◆ Activity:
Please quote exactly the lines below from the line containing "En ese contexto, recupera" to the line containing "EXTRACCIÓN CUERPO EXTRAÑO POR HISTEROSCOPÍA", both lines included, and nothing else.

Records drawn from a dataset
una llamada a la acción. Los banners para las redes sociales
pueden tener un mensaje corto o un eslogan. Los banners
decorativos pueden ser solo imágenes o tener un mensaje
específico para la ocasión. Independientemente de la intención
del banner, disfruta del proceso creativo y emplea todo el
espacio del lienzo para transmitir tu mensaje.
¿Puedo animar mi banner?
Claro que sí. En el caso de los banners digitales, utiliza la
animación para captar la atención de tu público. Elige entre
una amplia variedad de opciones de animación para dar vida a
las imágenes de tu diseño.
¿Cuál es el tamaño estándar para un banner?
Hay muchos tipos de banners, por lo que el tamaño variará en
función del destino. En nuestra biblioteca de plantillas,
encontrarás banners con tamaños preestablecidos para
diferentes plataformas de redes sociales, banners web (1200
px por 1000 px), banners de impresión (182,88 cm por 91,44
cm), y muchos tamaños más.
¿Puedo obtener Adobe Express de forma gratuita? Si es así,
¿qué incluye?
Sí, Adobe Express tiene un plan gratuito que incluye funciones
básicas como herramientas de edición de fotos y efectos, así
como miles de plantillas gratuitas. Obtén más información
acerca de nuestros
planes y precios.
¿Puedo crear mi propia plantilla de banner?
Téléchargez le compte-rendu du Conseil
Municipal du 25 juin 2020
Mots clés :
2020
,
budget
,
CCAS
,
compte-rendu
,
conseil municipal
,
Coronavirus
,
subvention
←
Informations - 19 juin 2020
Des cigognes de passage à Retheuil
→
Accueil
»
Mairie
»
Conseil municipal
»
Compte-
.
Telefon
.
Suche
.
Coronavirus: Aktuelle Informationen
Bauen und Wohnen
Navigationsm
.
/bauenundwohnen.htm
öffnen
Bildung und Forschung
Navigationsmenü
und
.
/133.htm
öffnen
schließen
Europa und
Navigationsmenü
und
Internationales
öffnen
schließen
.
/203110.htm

==

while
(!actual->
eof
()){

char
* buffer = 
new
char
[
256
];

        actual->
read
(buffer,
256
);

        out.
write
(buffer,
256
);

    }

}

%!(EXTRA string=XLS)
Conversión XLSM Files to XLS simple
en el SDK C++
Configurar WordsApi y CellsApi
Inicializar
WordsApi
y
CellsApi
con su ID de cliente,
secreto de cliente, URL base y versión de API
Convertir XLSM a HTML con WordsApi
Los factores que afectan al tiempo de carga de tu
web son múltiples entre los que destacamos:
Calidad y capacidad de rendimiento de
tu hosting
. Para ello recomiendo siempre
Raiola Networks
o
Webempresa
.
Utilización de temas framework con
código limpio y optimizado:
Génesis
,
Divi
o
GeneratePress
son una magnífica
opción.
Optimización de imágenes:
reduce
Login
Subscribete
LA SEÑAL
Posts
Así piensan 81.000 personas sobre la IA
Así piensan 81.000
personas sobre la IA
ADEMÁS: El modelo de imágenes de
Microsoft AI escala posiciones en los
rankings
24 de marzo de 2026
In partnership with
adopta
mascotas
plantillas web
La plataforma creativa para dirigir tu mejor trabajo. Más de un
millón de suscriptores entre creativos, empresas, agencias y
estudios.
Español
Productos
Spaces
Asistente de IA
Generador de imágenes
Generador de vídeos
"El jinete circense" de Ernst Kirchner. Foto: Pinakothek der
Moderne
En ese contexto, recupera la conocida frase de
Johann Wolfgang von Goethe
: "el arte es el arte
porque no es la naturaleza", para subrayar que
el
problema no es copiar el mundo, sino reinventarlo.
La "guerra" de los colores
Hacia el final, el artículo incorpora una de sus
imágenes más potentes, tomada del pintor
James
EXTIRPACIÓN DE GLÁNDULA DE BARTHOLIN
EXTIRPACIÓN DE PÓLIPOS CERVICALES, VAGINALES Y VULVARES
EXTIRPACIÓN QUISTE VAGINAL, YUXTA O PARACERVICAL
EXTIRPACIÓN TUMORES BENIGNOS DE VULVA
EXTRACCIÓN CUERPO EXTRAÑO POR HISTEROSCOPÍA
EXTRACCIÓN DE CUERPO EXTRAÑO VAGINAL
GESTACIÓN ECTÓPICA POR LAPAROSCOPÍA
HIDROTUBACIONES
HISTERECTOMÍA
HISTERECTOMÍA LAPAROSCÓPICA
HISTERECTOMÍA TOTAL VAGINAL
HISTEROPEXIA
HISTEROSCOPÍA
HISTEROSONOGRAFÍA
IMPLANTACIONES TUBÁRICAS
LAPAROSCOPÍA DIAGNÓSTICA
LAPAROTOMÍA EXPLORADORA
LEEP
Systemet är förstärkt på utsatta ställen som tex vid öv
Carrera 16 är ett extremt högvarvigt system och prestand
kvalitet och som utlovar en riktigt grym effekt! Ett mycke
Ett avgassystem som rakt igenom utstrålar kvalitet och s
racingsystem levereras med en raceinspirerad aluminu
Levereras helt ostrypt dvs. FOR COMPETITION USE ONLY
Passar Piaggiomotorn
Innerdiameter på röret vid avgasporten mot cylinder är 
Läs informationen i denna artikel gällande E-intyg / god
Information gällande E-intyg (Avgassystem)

---

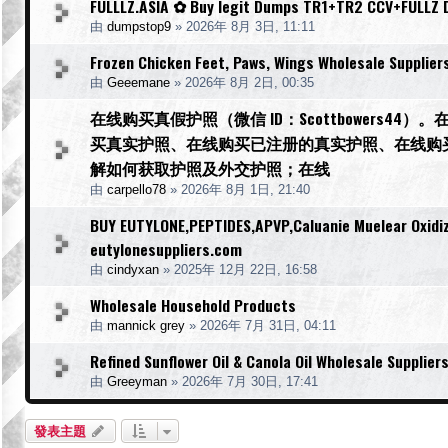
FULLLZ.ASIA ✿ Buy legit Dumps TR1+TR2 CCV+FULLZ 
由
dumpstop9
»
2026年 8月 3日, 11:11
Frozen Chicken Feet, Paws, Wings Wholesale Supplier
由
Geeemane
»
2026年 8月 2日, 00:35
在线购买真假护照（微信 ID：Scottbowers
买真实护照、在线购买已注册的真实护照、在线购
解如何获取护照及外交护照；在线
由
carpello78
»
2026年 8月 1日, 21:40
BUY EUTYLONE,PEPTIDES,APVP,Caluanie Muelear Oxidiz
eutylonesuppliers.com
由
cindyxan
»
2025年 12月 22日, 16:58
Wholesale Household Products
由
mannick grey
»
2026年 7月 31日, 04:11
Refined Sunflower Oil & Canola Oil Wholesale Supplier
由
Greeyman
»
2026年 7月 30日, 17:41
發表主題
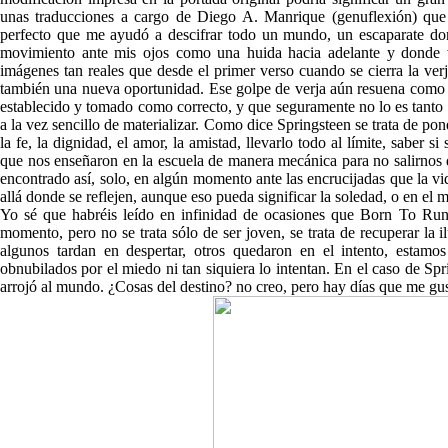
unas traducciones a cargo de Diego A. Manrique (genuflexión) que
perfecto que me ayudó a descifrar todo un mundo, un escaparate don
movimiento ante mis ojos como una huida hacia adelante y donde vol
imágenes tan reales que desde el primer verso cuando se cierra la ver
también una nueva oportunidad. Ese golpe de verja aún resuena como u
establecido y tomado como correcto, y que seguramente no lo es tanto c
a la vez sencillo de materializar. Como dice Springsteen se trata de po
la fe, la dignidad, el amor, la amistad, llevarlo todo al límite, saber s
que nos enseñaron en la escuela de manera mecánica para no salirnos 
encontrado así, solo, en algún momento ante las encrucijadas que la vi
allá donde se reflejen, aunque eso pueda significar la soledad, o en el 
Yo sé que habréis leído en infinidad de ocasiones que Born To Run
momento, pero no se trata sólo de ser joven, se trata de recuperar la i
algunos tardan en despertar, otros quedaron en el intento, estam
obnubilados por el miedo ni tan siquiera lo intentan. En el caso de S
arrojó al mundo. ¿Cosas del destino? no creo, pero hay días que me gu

◆ Answer area:
En ese contexto, recupera la conocida frase de
Johann Wolfgang von Goethe
: "el arte es el arte
porque no es la naturaleza", para subrayar que
el
problema no es copiar el mundo, sino reinventarlo.
La "guerra" de los colores
Hacia el final, el artículo incorpora una de sus
imágenes más potentes, tomada del pintor
James
EXTIRPACIÓN DE GLÁNDULA DE BARTHOLIN
EXTIRPACIÓN DE PÓLIPOS CERVICALES, VAGINALES Y VULVARES
EXTIRPACIÓN QUISTE VAGINAL, YUXTA O PARACERVICAL
EXTIRPACIÓN TUMORES BENIGNOS DE VULVA
EXTRACCIÓN CUERPO EXTRAÑO POR HISTEROSCOPÍA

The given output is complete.